In addition, we maintain a non-qualified deferred compensation plan available to certain employees and
directors. Under this plan, the participants may defer a certain amount of their compensation, which is
credited to the participants’ accounts. The participant-directed investments associated with this plan are
included in other long-term assets ($13.6 million and $11.4 million at December 30, 2012 and December
25, 2011, respectively) and the associated liabilities ($12.8 million and $10.8 million at December 30,
2012 and December 25, 2011, respectively) are included in other long-term liabilities in the
accompanying consolidated balance sheets.
At our discretion, we contributed a matching payment of 1.5% in 2012 and 2011 (no match in 2010) of a
participating employee’s earnings deferred into both the 401(k) Plan and the non-qualified deferred
compensation plan. Such costs were $630,000 in 2012 and $550,000 in 2011 (none in 2010).

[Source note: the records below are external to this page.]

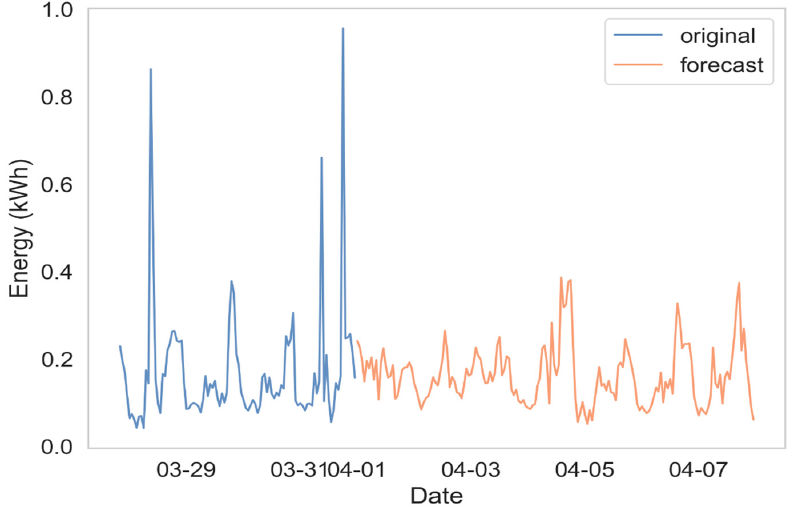
Figure 14. One week ahead load forecast by LSTM Predicted (red line) vs. actual load (blue line).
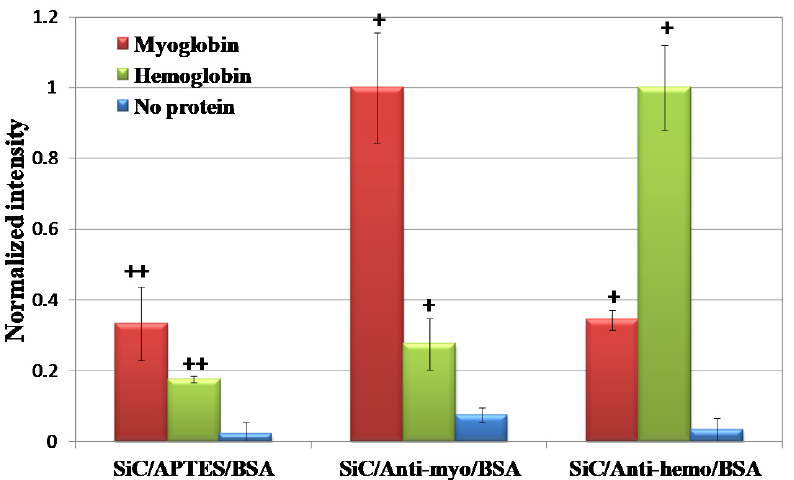
Figure 8. Normalized fluorescent intensity of Alexa-Fluor 488-labeled myoglobin and hemoglobin bound to APTES ( left ), anti-myoglobin ( center ), and anti-hemoglobin immobilized on SiC ( right ) with their respective controls. The results are expressed as the sample distribution of the mean ( x ) and standard error of the mean ( σ M), and normalized to the positive control experiments in each test. + denotes p -values < 0.05 with respect to the antibody immobilized control and ++ denotes p -values < 0.05 with respect to the surface after APTES modification [19].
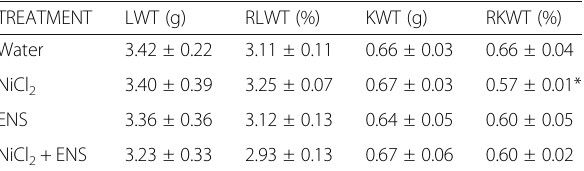
Table 1 Organ weight and relative organ weight in test and control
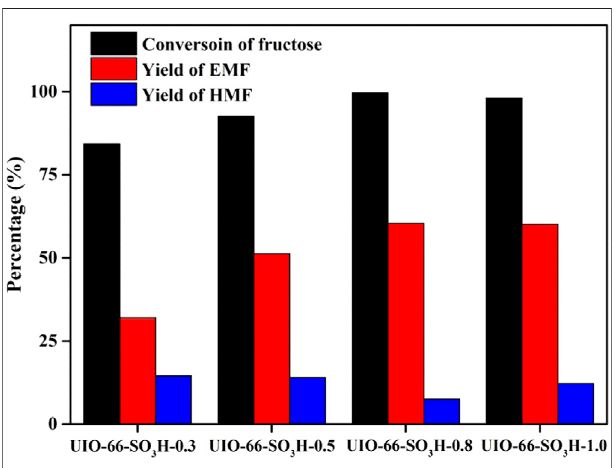
FIGURE 6 | Results of alcoholysis of fructose catalyzed by UIO-66- SO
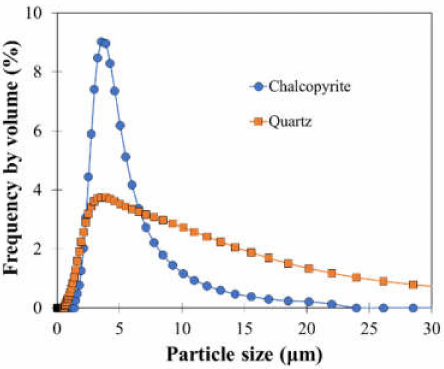
Figure 1. Particle size distribution of the crushed chalcopyrite and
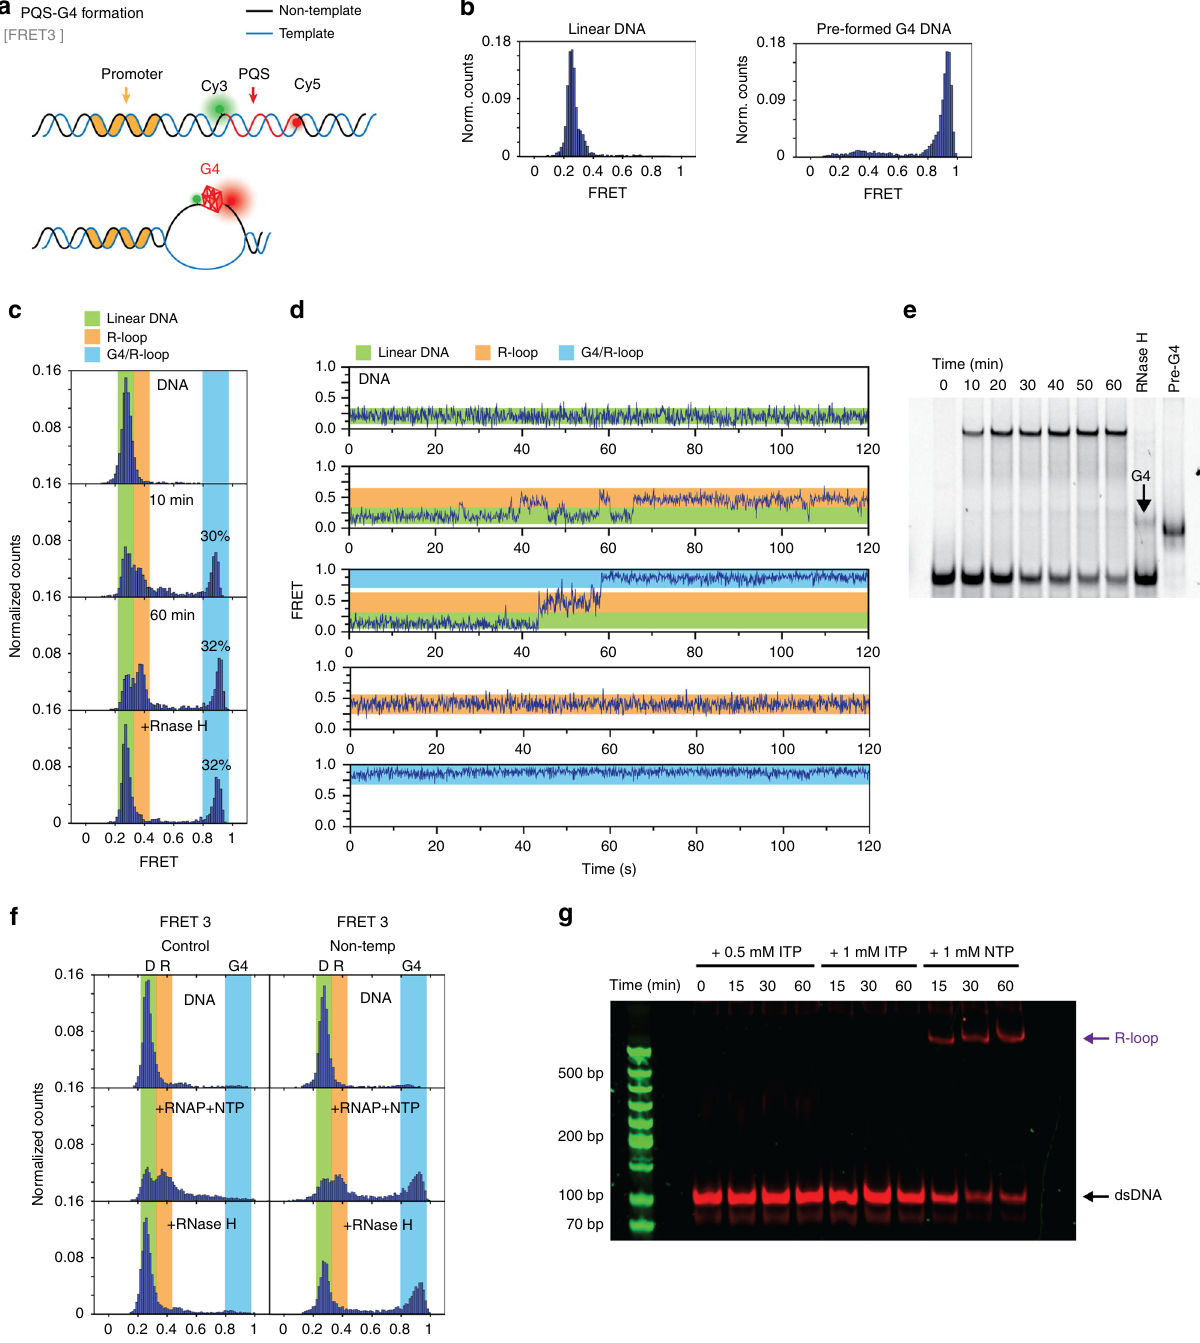
Fig. 7 G4 forming during transcription is detected by single-molecule FRET. a Scheme shows how FRET3 construct can probe the formation of G4. b The FRET histogram shows that both linear dsDNA and pre-formed G4 DNA have one sharp peak at 0.25 and 0.9, respectively. c FRET peak (0.25) transits to higher FRET population, 0.4 and 0.9 during transcription, indicating the formation of R-loop and G4/R-loop. d Trace examples of FRET3 shows three distinguishable FRET states. The transition occurs between 0.25 and 0.4, indicating the conversion of linear DNA to R-loop state. Transition from 0.4 to 0.9 indicates the formation of G4 structure requires R-loop forming fi rst. e Similar to c , the G4 formation during transcription can be visualized through removal of hybrid DNA:RNA by RNase H treatment. Here, a 10% PAGE KCl gel (100 mM) is used to distinguish G4 DNA from linear DNA. The image is a representative gel from n = 2 independent experiments and taken under Cy5 emission. Source data of full scan image and molecular marker is stained separately and provided as Source Data fi le. f FRET3 control and non-template test shows the 0.4 is R-loop state and 0.9 is G4 structure. There are only two peaks in control, indicating no G4 structure. The 0.4 peak is R-loop, demonstrated by RNase H digestion. D is linear DNA; R is R-loop; G4 is G4/R-loop. g ITP substitution prohibits R-loop formation and causes disappearance of R-loop bands. The image is a representative gel from n = 2 independent experiments. Source data of full scan image is stained separately and provides as Source Data fi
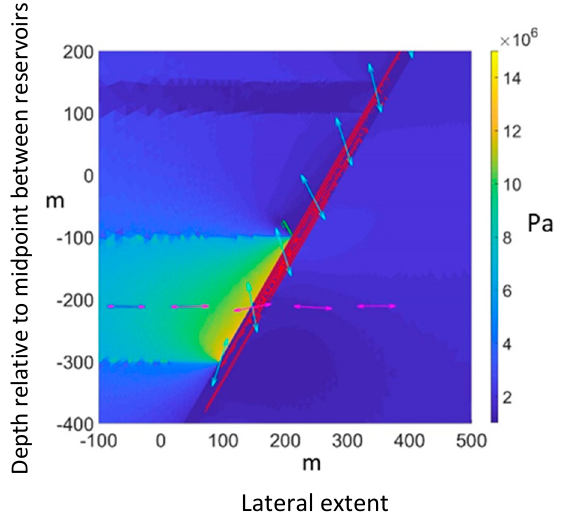
Figure 10. Visualization of principal stress rotation near the fault; maximum principal stress along the fault: light blue, minimum principal stress along the lower reservoir’s central line: pink. Horizontal effective stress magnitude in Pa.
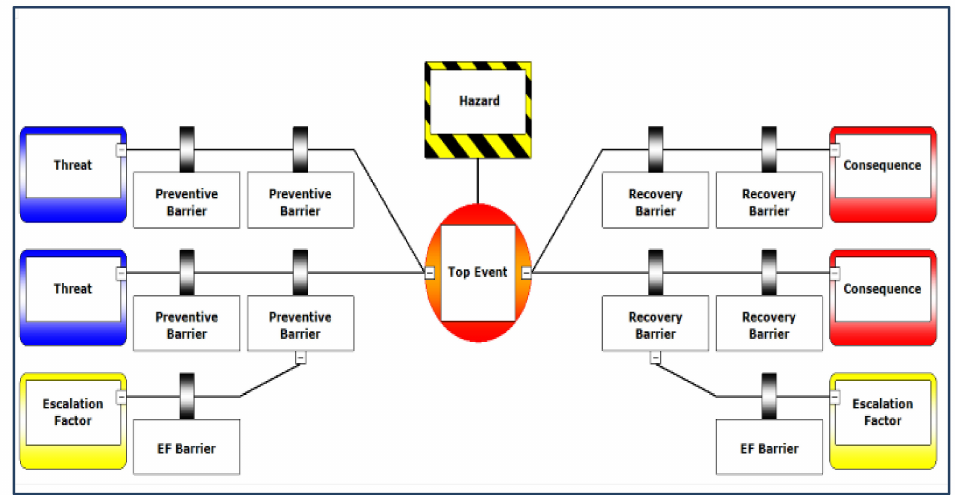
Figure 2. Bowtie Risk Assessment Model, CGE Risk Management Solutions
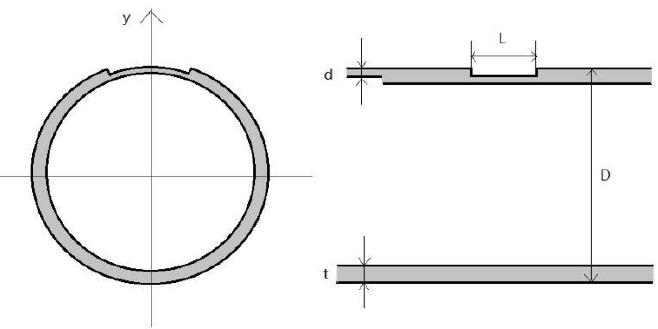
Energies 2022 , 15 , x FOR PEER REVIEW Figure 10. Schematic illustration of corroded pipe. Figure 10. Schematic illustration of corroded pipe.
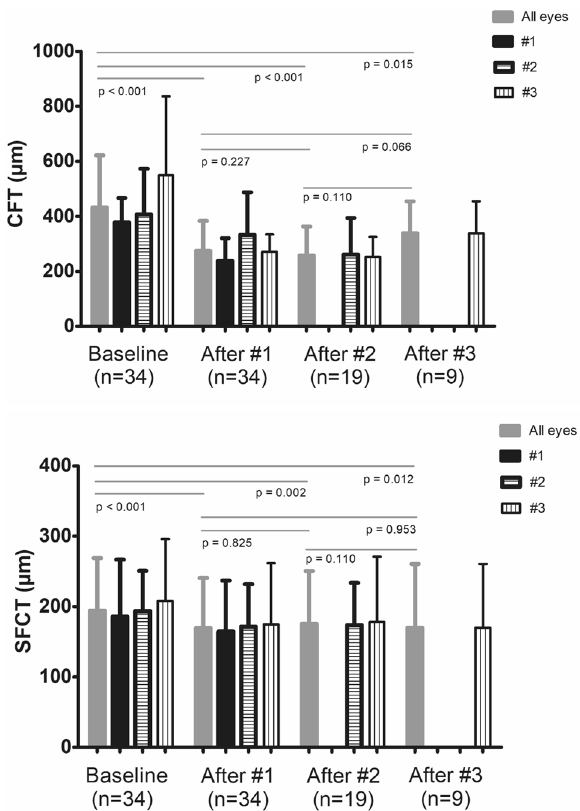
Figure 1. Change of central foveal thickness (CFT) and subfoveal choroidal thickness (SFCT) after intravitreal brolucizumab treatment stratified by number of injections. Data were presented with mean and standard deviation. Eyes were divided into three groups according to the number of brolucizumab injections. CFT and SFCT were significantly decreased after brolucizumab injection compared to the baseline in all three groups ( P < 0.05). P value was obtained from paired T test or Wilcoxon signed rank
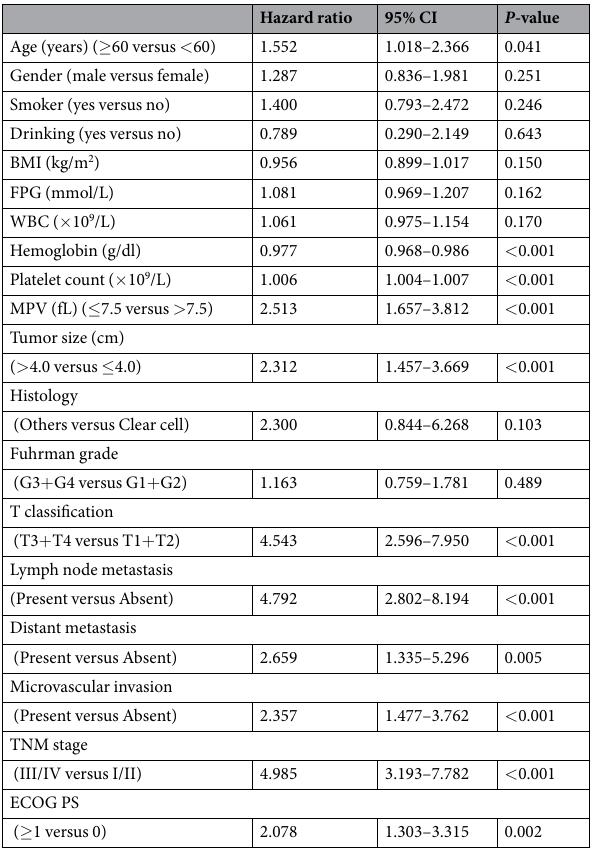
Table 3. Univariate analysis of overall survival in patients with renal cell carcinoma. Abbreviations: see to Table 1 and Table 2.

PJUK, the Company’s United Kingdom subsidiary, provided a pension plan that was frozen in 1999.
There are 12 participants in the PJUK pension plan. The Company recorded expense of $154,000,
$268,000 and $258,000 associated with the pension plan for the fiscal years ended 2012, 2011 and 2010,
respectively. The pension plan was fully funded at December 30, 2012. The Company is taking steps to
transfer the remaining assets and liabilities of the pension plan to an outside insurance company.